▶ Dokumenttext
□ □ □ □

Früher waren es drei Busse
Im Industriegebiet von Tarp sitzt die Fahrbücherei seit 2002, vorher war sie in Flensburg im Deutschen Haus am Berliner Platz. Früher waren es drei Busse, heute sind es zwei. Es gibt Leute, die sagen, dass die Bevölkerung auf dem Land inzwischen alles per Internet macht, auch Bücher leihen, und dass sie den Bus nicht mehr brauchen. Aber wenn man das zugrunde legt, was wir an diesem Vormittag erleben, ist das Quatsch, und die Leute, die das sagen, wollen Geld sparen und nehmen zunehmenden Analphabetismus in Kauf.
3.000 Bücher fahren nach Klappholz, das sind für jeden Klappholzer sechs. Weil sich der Kreis Schleswig-Flensburg aus der Finanzierung der Busse zurückgezogen hat, müssen die Gemeinden den Bus mitfinanzieren. „Das ist nicht überall so“, erklärt Sommer, „nur hier bei uns.“ Die Gemeinden zahlen im Jahr 2,20 Euro pro Einwohner für den Bücherbus, das macht knapp über tausend Euro für Klappholz. Wer hier Bücher leiht, zahlt als Erwachsener 30 Euro pro Jahr, als Kind nichts.
Es geht darum, die Hürden niedrig zu halten. Lesen ist schon schwierig genug. „Jugendliche“, sagt Sommer, „sind schwer zu kriegen.“ Vor allem Jungs. Am besten geht es noch, wenn der Lehrer die ganze Klasse zum Bücherbus schleift, und alle ein bisschen Zeit zum Schmökern haben. „Dann liest sich der eine oder andere fest“, sagt Sommer.

□ □ □ □

▶ Gestellte Aufgabe 1
Nenne alle Geldbeträge in Euro, die im Text über den Bücherbus vorkommen.
▶ Gestellte Aufgabe 2
Schreibe aus dem Text über den Bücherbus den Abschnitt ab, der mit den Worten beginnt, die „3.000 Bücher fahren“ enthalten, und mit „als Kind nichts.“ endet.

▶ Rohdaten
□ □ □ □

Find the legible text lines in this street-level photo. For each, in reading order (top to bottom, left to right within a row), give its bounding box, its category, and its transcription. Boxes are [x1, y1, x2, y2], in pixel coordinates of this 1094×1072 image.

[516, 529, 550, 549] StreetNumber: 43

□ □ □ □

▶ Schriftliche Lösung 1
- 2,20 Euro
- knapp über tausend Euro
- 30 Euro

▶ Schriftliche Lösung 2
3.000 Bücher fahren nach Klappholz, das sind für jeden Klappholzer sechs. Weil sich der Kreis Schleswig-Flensburg aus der Finanzierung der Busse zurückgezogen hat, müssen die Gemeinden den Bus mitfinanzieren. „Das ist nicht überall so“, erklärt Sommer, „nur hier bei uns.“ Die Gemeinden zahlen im Jahr 2,20 Euro pro Einwohner für den Bücherbus, das macht knapp über tausend Euro für Klappholz. Wer hier Bücher leiht, zahlt als Erwachsener 30 Euro pro Jahr, als Kind nichts.